- _PROVIDED PASSAGE_
++++++++++++++++++++

How to prove $\sum_{k=n}^{2n} k = 3 \sum_{k=1}^n k $ with complete induction?

Question

I was trying to prove this. Have problems to "pull apart" the first sum to put it down to the induction base (n - 1). Base and step are otherwise clear. Could you please help me?

Answer 1

Let's do an induction proof, using the hint of @André Nicolas :

• Initialisation : For $n=1$ you have $\sum_{k=1}^2k=3=3\cdot\sum_{k=1}^1k.$
• Heredity : Suppose the result is true for $n\in\mathbb{N}^*$ and let's show it is true for $n+1.$ You have that $$\sum_{k=n+1}^{2(n+1)}k=\sum_{k=1}^{2n}k+2n+1+2n+2-n=3\cdot\sum_{k=1}^nk+3n+3=3\cdot\sum_{k=1}^{n+1}k$$ and you get your result.

++++++++++++++++++++

- _MATERIAL TO PROCESS_
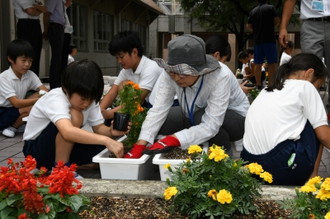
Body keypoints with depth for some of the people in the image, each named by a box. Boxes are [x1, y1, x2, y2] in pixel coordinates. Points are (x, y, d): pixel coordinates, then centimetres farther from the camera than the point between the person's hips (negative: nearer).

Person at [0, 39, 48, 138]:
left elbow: (46, 91, -12)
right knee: (31, 108, -31)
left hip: (16, 110, 7)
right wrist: (39, 100, -37)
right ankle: (11, 128, -7)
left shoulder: (30, 75, -4)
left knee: (42, 96, -16)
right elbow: (16, 103, -29)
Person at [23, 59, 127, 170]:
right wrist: (106, 140, -56)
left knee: (105, 148, -19)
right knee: (75, 115, -32)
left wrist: (111, 131, -30)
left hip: (65, 148, 7)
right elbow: (67, 132, -49)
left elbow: (98, 128, -7)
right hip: (36, 150, -7)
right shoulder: (56, 99, -31)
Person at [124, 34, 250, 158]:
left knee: (201, 117, -35)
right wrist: (139, 147, -39)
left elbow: (210, 125, -40)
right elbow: (158, 111, -28)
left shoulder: (219, 77, -36)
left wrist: (171, 140, -50)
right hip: (194, 116, 4)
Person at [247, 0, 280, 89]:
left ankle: (258, 84, 5)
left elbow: (248, 26, 7)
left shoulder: (253, 11, 9)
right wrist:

++++++++++++++++++++

- _WORK TO COMPLETE_
**1)** Copy the records from the line containing "right knee: (75, 115, -32)" through the final line of the records, reproducing each line unchanged.
**2)** Carry on the forum thread about proving the sum identity by induction from the point where it ends.

- _EXPECTED RESPONSES_
**1)**
right knee: (75, 115, -32)
left wrist: (111, 131, -30)
left hip: (65, 148, 7)
right elbow: (67, 132, -49)
left elbow: (98, 128, -7)
right hip: (36, 150, -7)
right shoulder: (56, 99, -31)
Person at [124, 34, 250, 158]:
left knee: (201, 117, -35)
right wrist: (139, 147, -39)
left elbow: (210, 125, -40)
right elbow: (158, 111, -28)
left shoulder: (219, 77, -36)
left wrist: (171, 140, -50)
right hip: (194, 116, 4)
Person at [247, 0, 280, 89]:
left ankle: (258, 84, 5)
left elbow: (248, 26, 7)
left shoulder: (253, 11, 9)
right wrist:

**2)**
Answer 2

A slight variation:

Suppose $\sum_{k=n-1}^{2(n-1)} k - 3 \sum_{k=1}^{n-1} k = 0 $.

Then

$\begin{array}\\ \sum_{k=n}^{2n} k - 3 \sum_{k=1}^{n} k &=(\sum_{k=n-1}^{2(n-1)} k-(n-1)+2n-1+2n - 3 (\sum_{k=1}^{n-1} k+n)\\ &=\sum_{k=n-1}^{2(n-1)} k-\sum_{k=1}^{n-1} k+ (-(n-1)+2n-1+2n - 3 k)\\ &=0+0\\ &=0\\ \end{array} $

and we are done.